The ideas are also great. I loved that the Exordia are supremacist arseholes because they know they’re going to hell (or their alien conception of it), so why should any other fucker have any fun (or freedom)? I love their technology’s organic, multi-dimensional nature and how it warps people and reality. I also loved Dickinson’s unfiltered commentary on the West’s treatment of the Kurds, the way they were used as pawns, falling victim to Iraqi soldiers and Western negligence. (Obama’s regime, his ordering of drone attacks and assassinations, gets a decent whacking). I even liked some of the messy relationships between characters I’ve yet to mention, such as Anna and her estranged mother, a soldier back in Kurdistan. The enmity between them is a result of Anna killing her father and brother, an act that saved their village but which her mother can never forgive. Like I say, this is a dark, really dark novel.

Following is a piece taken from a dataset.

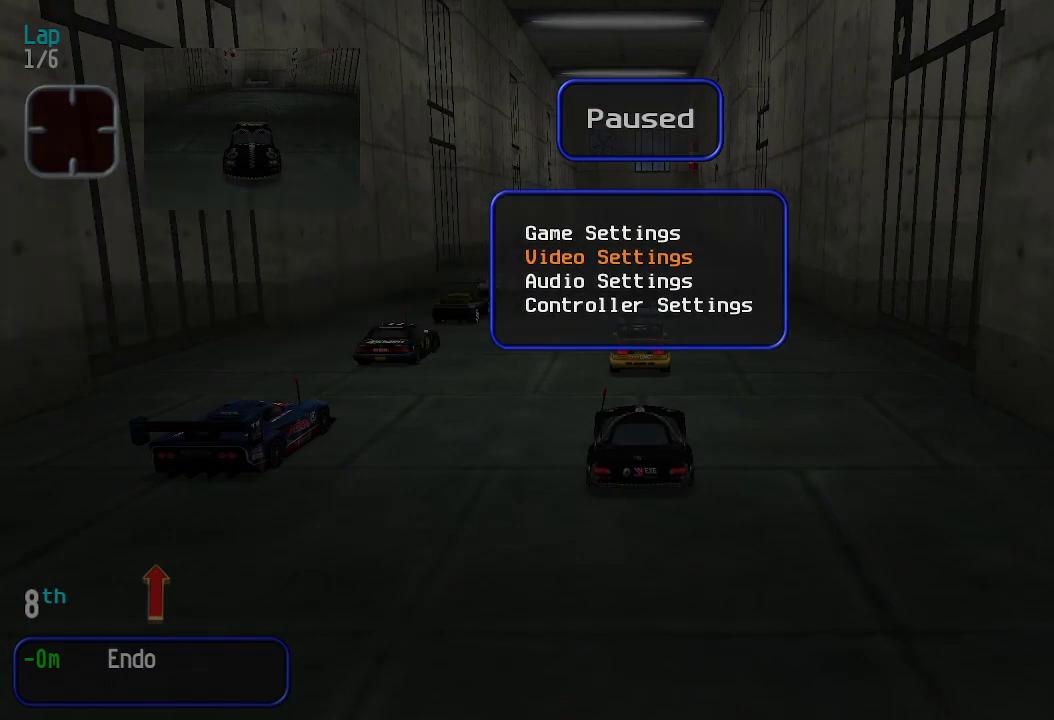
{"keys": [], "events": []}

But, like Infinity Gate, the second half of Exordia is all-out bang-bang action.*** Yes, the stakes are high—the destruction of our planet—but Dickinson’s desire to describe military equipment in exacting details slows the narrative to a crawl. At least for me. If you have a Tom Clancy’s fetish, you’re gonna be in heaven.**** The prolonged action scenes are the main reason why Exordia is so long, a fact that’s all the more frustrating when, as the novel reaches its climactic conclusion, you realise—of, fuck, this isn’t a standalone but the first book in a series.*****

I get it; it’s rare to come across a high-concept space opera-like novel that isn’t 150,000 words long. I’m reading one right now.****** This is one of the reasons why I drifted away from core genre novels. Thanks to my man Stephen King, I could see they would get longer and longer, and I was more attracted to shorter, weirder books written by people (sometimes in translation) no one had heard of. So, I shouldn’t be surprised to return to the fold and discover that these books are still enormous.******* Still, I’m not going to stop moaning about it if I feel a novel doesn’t justify its length; an Exordia does not.********

*Review coming to a Substack near you (Yes, my Substack, not some randos!)

**This is my first Seth Dickinson novel. I’m aware he’s not averse to the brutal stuff.

***Also, the quirky sense of humour of the first third is taken out and bludgeoned, which is a shame.

****To be fair to Abigail, she referred to this novel feature when she spoke about Exordia. I just didn’t expect there to be so much of it.

*****Dickinson has confirmed that there will be a sequel.

******Well, technically, 140,000 words long.

*******Nor can I expect every writer to be like Adam Roberts and Lavie Tidhar, who like their fiction to be short and to the point.

********Ironies of ironies: this is a long review. It’s longer than a typical Locus review. Hypocrisy thine name is Mond.